Tuesday, 19 August 2014


When it seemed that, without intervention, the Panamanian golden frog (Atelopus zeteki) would become extinct due to a chytrid fungus infection, conservation scientists removed as many of the remaining population as they could, to give the species the best chance of survival in a controlled, fungus-free environment.

Seeds of the world's smallest water lily (Nymphaea thermarum) were collected before the plant's habitat was destroyed forever, to preserve genetic diversity and grow new plants with a view to repopulating similar habitats in the future.

In both these cases, the organisms were saved from their environment before it killed them. It seems rather brutal to gather up all the surviving members of a species and take them away to a terrarium or greenhouse, leaving the ecosystem without a significant component. Some may think this is an interference too far.

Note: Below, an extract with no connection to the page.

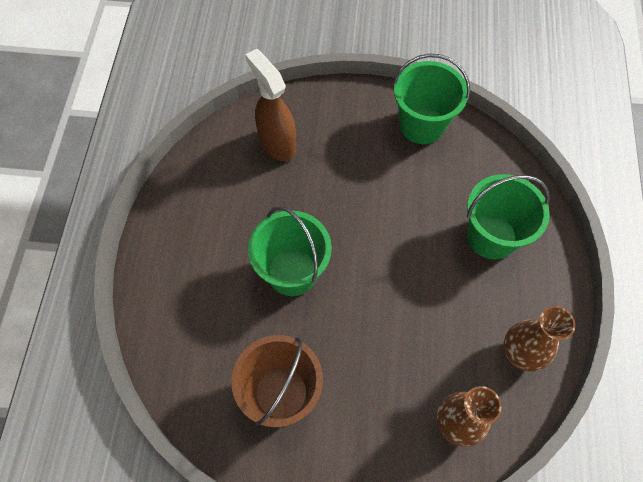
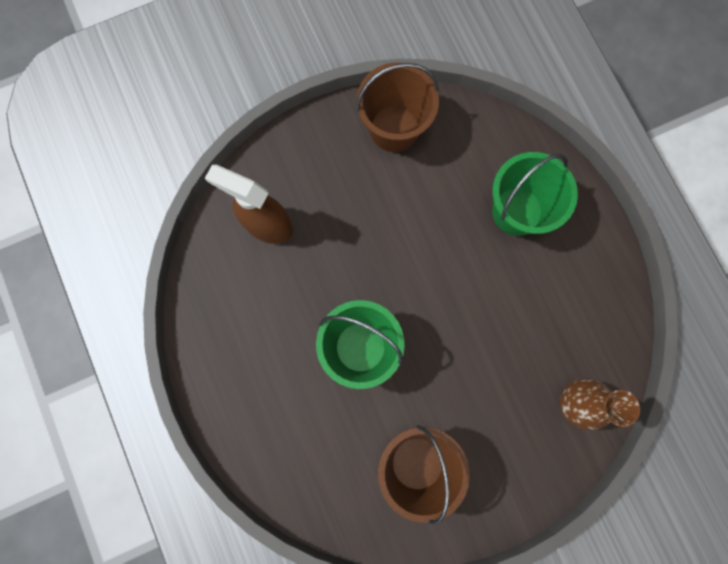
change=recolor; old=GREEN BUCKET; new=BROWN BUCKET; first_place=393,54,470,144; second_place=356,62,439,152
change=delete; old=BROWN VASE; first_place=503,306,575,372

These came to mind today, because several of my students from my previous workplace have come to enrol at my new college. I've done the calculations, and this does not leave a lot of students for A-levels at the old place. With declining numbers and support over the years for this qualification in this organisation, the localised extinction of A-levels is imminent. So my students, with my blessing, have moved to a nurturing and supportive habitat, and assured their survival.

At least that's what I keep telling myself when I worry that, in trying to do the best for the students, I have been the one to kill off the qualification I fought so hard to keep going at that place.